Ils m’ont libérée sans savoir que le Christ m’avait libérée il y a longtemps, en particulier le jour où il a été lui-même puni pour avoir dit qui il était, et où ses propres vêtements lui ont été enlevés… On voit que le système pharisien n’a pas perdu ses bonnes habitudes. Le recours à la force étrangère pour accomplir ses tâches sales et injustes, violant la liberté d’expression entre autres, m’est familier.

Je suis en paix, avec un long programme de paroles et d’actions à venir au sein d’un groupe de nombreux compagnons, compagnes et collègues avec qui je marcherai, chanterai, prierai, penserai ces jours-ci.

Je suis convaincue que ce synode sera un succès et nous verrons de quel côté se trouve l’ombre.

Du cœur de celle qui s’appelle Mère Église, je vous envoie des bénédictions et toutes sortes de souhaits de paix et de bien, une immense affection et un regard large et amical “bienveillant et accueillant” comme l’a demandé le pape dans son homélie.

Votre amie et votre sœur

Christina Moreira Vázquez au 5 octobre 2023, à Rome, célébrant le dixième anniversaire de son ordination diaconale au milieu de sa communauté sainte do Home Novo à La Corogne.


  1. Recommandation n°36 (p. 37) https://www.ciase.fr/medias/Ciase-Rapport-5-octobre-2021-Resume.pdf
  2. Point B.2.3 https://press.vatican.va/content/salastampa/it/bollettino/pubblico/2023/06/20/0456/01015.html#fr

Un commentaire sur “A l’occasion de l’ouverture du Synode sur la synodalité : le comité de la jupe à Rome et sur les ondes, et les débordements alentour.”

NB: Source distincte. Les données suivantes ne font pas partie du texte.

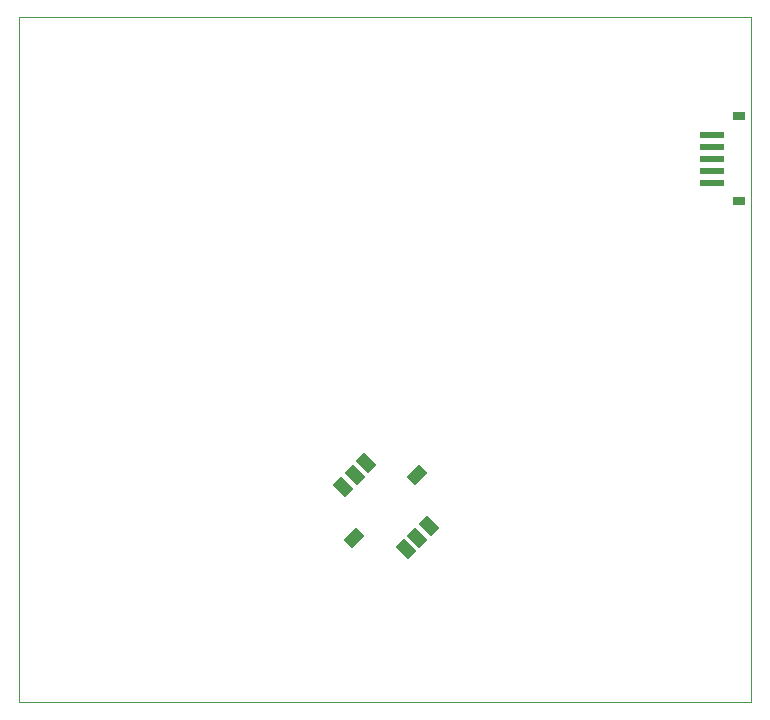
<source format=gbr>
G04 PROTEUS GERBER X2 FILE*
%TF.GenerationSoftware,Labcenter,Proteus,8.17-SP5-Build39395*%
%TF.CreationDate,2025-01-31T21:13:05+00:00*%
%TF.FileFunction,Paste,Bot*%
%TF.FilePolarity,Positive*%
%TF.Part,Single*%
%TF.SameCoordinates,{25d9a88a-2623-41a1-bce1-36a6f26497cc}*%
%FSLAX45Y45*%
%MOMM*%
G01*
%AMPPAD128*
4,1,4,
0.898030,-0.179610,
0.179610,-0.898030,
-0.898030,0.179610,
-0.179610,0.898030,
0.898030,-0.179610,
0*%
%TA.AperFunction,Material*%
%ADD138PPAD128*%
%AMPPAD129*
4,1,4,
0.179610,0.898030,
0.898030,0.179610,
-0.179610,-0.898030,
-0.898030,-0.179610,
0.179610,0.898030,
0*%
%ADD139PPAD129*%
%TA.AperFunction,Material*%
%ADD140R,2.000000X0.600000*%
%ADD141R,1.000000X0.750000*%
%TA.AperFunction,Profile*%
%ADD46C,0.101600*%
%TD.AperFunction*%
D138*
X+3472695Y+1492366D03*
X+3373700Y+1393371D03*
X+3274706Y+1294376D03*
X+2942365Y+2022696D03*
X+2843370Y+1923701D03*
X+2744375Y+1824706D03*
D139*
X+3366629Y+1923701D03*
X+2836299Y+1393371D03*
D140*
X+5870000Y+4400000D03*
X+5870000Y+4500000D03*
X+5870000Y+4600000D03*
X+5870000Y+4700000D03*
X+5870000Y+4800000D03*
D141*
X+6100000Y+4240000D03*
X+6100000Y+4960000D03*
D46*
X+0Y+0D02*
X+6200000Y+0D01*
X+6200000Y+5800000D01*
X+0Y+5800000D01*
X+0Y+0D01*
M02*

</source>
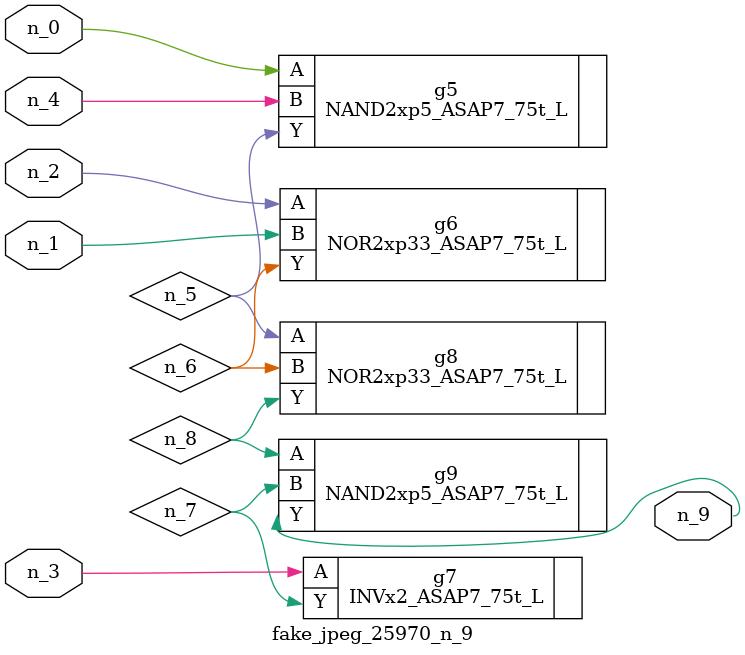
<source format=v>
module fake_jpeg_25970_n_9 (n_3, n_2, n_1, n_0, n_4, n_9);

input n_3;
input n_2;
input n_1;
input n_0;
input n_4;

output n_9;

wire n_8;
wire n_6;
wire n_5;
wire n_7;

NAND2xp5_ASAP7_75t_L g5 ( 
.A(n_0),
.B(n_4),
.Y(n_5)
);

NOR2xp33_ASAP7_75t_L g6 ( 
.A(n_2),
.B(n_1),
.Y(n_6)
);

INVx2_ASAP7_75t_L g7 ( 
.A(n_3),
.Y(n_7)
);

NOR2xp33_ASAP7_75t_L g8 ( 
.A(n_5),
.B(n_6),
.Y(n_8)
);

NAND2xp5_ASAP7_75t_L g9 ( 
.A(n_8),
.B(n_7),
.Y(n_9)
);


endmodule
</source>
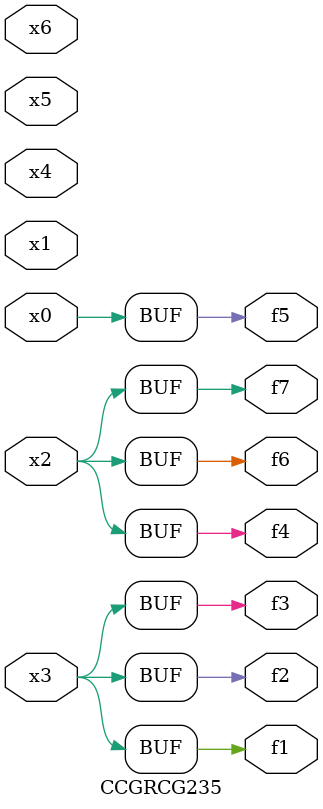
<source format=v>
module CCGRCG235(
	input x0, x1, x2, x3, x4, x5, x6,
	output f1, f2, f3, f4, f5, f6, f7
);
	assign f1 = x3;
	assign f2 = x3;
	assign f3 = x3;
	assign f4 = x2;
	assign f5 = x0;
	assign f6 = x2;
	assign f7 = x2;
endmodule

</source>
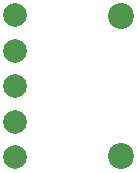
<source format=gbr>
%TF.GenerationSoftware,KiCad,Pcbnew,8.0.6*%
%TF.CreationDate,2024-12-03T19:32:54-08:00*%
%TF.ProjectId,VCNL4040Breakout,56434e4c-3430-4343-9042-7265616b6f75,rev?*%
%TF.SameCoordinates,Original*%
%TF.FileFunction,Soldermask,Bot*%
%TF.FilePolarity,Negative*%
%FSLAX46Y46*%
G04 Gerber Fmt 4.6, Leading zero omitted, Abs format (unit mm)*
G04 Created by KiCad (PCBNEW 8.0.6) date 2024-12-03 19:32:54*
%MOMM*%
%LPD*%
G01*
G04 APERTURE LIST*
%ADD10C,2.200000*%
%ADD11C,2.000000*%
G04 APERTURE END LIST*
D10*
%TO.C,M2*%
X131000000Y-103400000D03*
%TD*%
%TO.C,M2*%
X131000000Y-91600000D03*
%TD*%
D11*
%TO.C,SCL*%
X122000000Y-100500000D03*
%TD*%
%TO.C,SDA*%
X122000000Y-103500000D03*
%TD*%
%TO.C,3V3*%
X122000000Y-91500000D03*
%TD*%
%TO.C,GND*%
X122000000Y-94500000D03*
%TD*%
%TO.C,INT*%
X122000000Y-97500000D03*
%TD*%
M02*

</source>
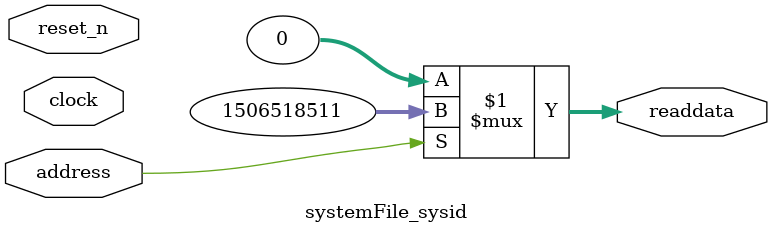
<source format=v>



// synthesis translate_off
`timescale 1ns / 1ps
// synthesis translate_on

// turn off superfluous verilog processor warnings 
// altera message_level Level1 
// altera message_off 10034 10035 10036 10037 10230 10240 10030 

module systemFile_sysid (
               // inputs:
                address,
                clock,
                reset_n,

               // outputs:
                readdata
             )
;

  output  [ 31: 0] readdata;
  input            address;
  input            clock;
  input            reset_n;

  wire    [ 31: 0] readdata;
  //control_slave, which is an e_avalon_slave
  assign readdata = address ? 1506518511 : 0;

endmodule



</source>
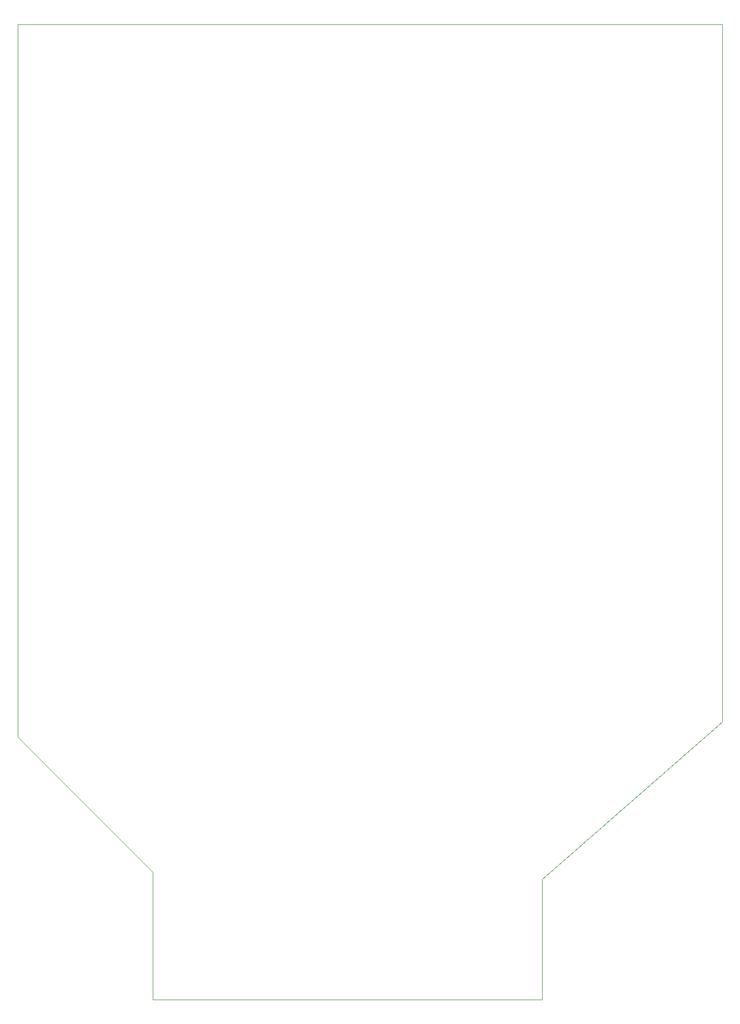
<source format=gbr>
%TF.GenerationSoftware,KiCad,Pcbnew,5.1.6*%
%TF.CreationDate,2020-09-02T19:20:37-05:00*%
%TF.ProjectId,test_pcb,74657374-5f70-4636-922e-6b696361645f,rev?*%
%TF.SameCoordinates,Original*%
%TF.FileFunction,Profile,NP*%
%FSLAX46Y46*%
G04 Gerber Fmt 4.6, Leading zero omitted, Abs format (unit mm)*
G04 Created by KiCad (PCBNEW 5.1.6) date 2020-09-02 19:20:37*
%MOMM*%
%LPD*%
G01*
G04 APERTURE LIST*
%TA.AperFunction,Profile*%
%ADD10C,0.050000*%
%TD*%
G04 APERTURE END LIST*
D10*
X107500000Y-177500000D02*
X172500000Y-177500000D01*
X107500000Y-156250000D02*
X107500000Y-177500000D01*
X85000000Y-133750000D02*
X107500000Y-156250000D01*
X85000000Y-15000000D02*
X85000000Y-133750000D01*
X202500000Y-15000000D02*
X85000000Y-15000000D01*
X202500000Y-131250000D02*
X202500000Y-15000000D01*
X172500000Y-157500000D02*
X202500000Y-131250000D01*
X172500000Y-177500000D02*
X172500000Y-157500000D01*
M02*

</source>
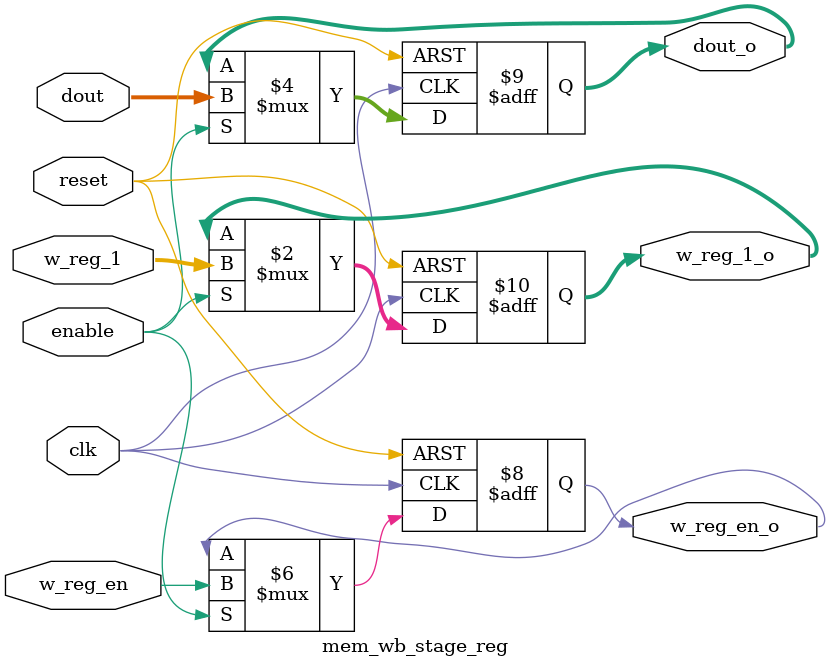
<source format=v>
`timescale 1ns / 1ps
module mem_wb_stage_reg #(
	parameter DATA_WIDTH = 64,
	parameter REG_ADDR_WIDTH = 3
)(
	input wire clk,
	input wire reset,
	input wire enable,

	input wire w_reg_en,
	input wire [DATA_WIDTH - 1:0] dout,
	input wire [REG_ADDR_WIDTH - 1:0] w_reg_1,
	
	output reg w_reg_en_o,
	output reg [DATA_WIDTH - 1:0] dout_o,
	output reg [REG_ADDR_WIDTH - 1:0] w_reg_1_o
);
	always @(posedge clk or posedge reset)
		if (reset) begin
			w_reg_en_o <= 0;
			dout_o <= 0;
			w_reg_1_o <= 0;
		end else if (enable) begin
			w_reg_en_o <= w_reg_en;
			dout_o <= dout;
			w_reg_1_o <= w_reg_1;
		end

endmodule

</source>
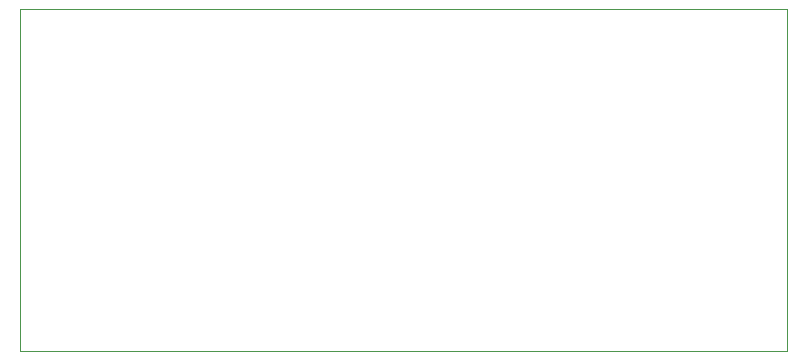
<source format=gbr>
G04 #@! TF.GenerationSoftware,KiCad,Pcbnew,6.0.0-rc1-unknown-r14633-2e907bfa*
G04 #@! TF.CreationDate,2018-12-23T16:51:31-08:00
G04 #@! TF.ProjectId,td-rgb,74642d72-6762-42e6-9b69-6361645f7063,rev?*
G04 #@! TF.SameCoordinates,Original*
G04 #@! TF.FileFunction,Profile,NP*
%FSLAX46Y46*%
G04 Gerber Fmt 4.6, Leading zero omitted, Abs format (unit mm)*
G04 Created by KiCad (PCBNEW 6.0.0-rc1-unknown-r14633-2e907bfa) date Sun 23 Dec 2018 04:51:31 PM PST*
%MOMM*%
%LPD*%
G04 APERTURE LIST*
%ADD10C,0.050000*%
G04 APERTURE END LIST*
D10*
X110000000Y-83000000D02*
X110000000Y-112000000D01*
X175000000Y-83000000D02*
X110000000Y-83000000D01*
X175000000Y-112000000D02*
X175000000Y-83000000D01*
X110000000Y-112000000D02*
X175000000Y-112000000D01*
M02*

</source>
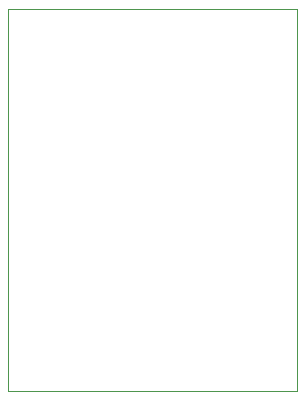
<source format=gbr>
G04 #@! TF.GenerationSoftware,KiCad,Pcbnew,5.1.5+dfsg1-2build2*
G04 #@! TF.CreationDate,2022-03-13T21:16:03-04:00*
G04 #@! TF.ProjectId,RGB_to_hdmi_adapter_coco3,5247425f-746f-45f6-9864-6d695f616461,rev?*
G04 #@! TF.SameCoordinates,Original*
G04 #@! TF.FileFunction,Profile,NP*
%FSLAX46Y46*%
G04 Gerber Fmt 4.6, Leading zero omitted, Abs format (unit mm)*
G04 Created by KiCad (PCBNEW 5.1.5+dfsg1-2build2) date 2022-03-13 21:16:03*
%MOMM*%
%LPD*%
G04 APERTURE LIST*
%ADD10C,0.050000*%
G04 APERTURE END LIST*
D10*
X146600000Y-148225000D02*
X146600000Y-115900000D01*
X122075000Y-148225000D02*
X146600000Y-148225000D01*
X122075000Y-115900000D02*
X122075000Y-148225000D01*
X146600000Y-115900000D02*
X122075000Y-115900000D01*
M02*

</source>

  • “au milieu de mon cher peuple et en appréciant de voir la foi des gens simples, en constatant qu’il y a encore de l’espérance et de la joie chez beaucoup et pas chez d’autres.”
    Qui est “son” cher peuple ? Les gens “simples” rassemblés sur la place Saint Pierre ? Non, ils ne sont pas “son” cher peuple, ni d’ailleurs le cher peuple de Bergoglio, mais le peuple de Dieu.
    Et pourquoi se permet-elle cet épithète “simples” ? Parce qu’elle se prend pour une théologienne, peut-être ?
    Selon la théorie des catholiques soit disant progressistes comme vous, chaque baptisé est roi, prêtre et prophète.
    Fort bien ! En conséquence, je suis ma propre reine, ma propre prêtresse et ma propre prophétesse. Je me suffis à moi-même, mais cette femme déguisée en prêtre aussi : elle n’est que sa propre reine, sa propre prêtresse et sa propre prophétesse.
    D’où lui vient donc cette prétention de vouloir être ma “prêtresse” ? Je n’ai pas besoin d’elle, elle peut aller se rhabiller.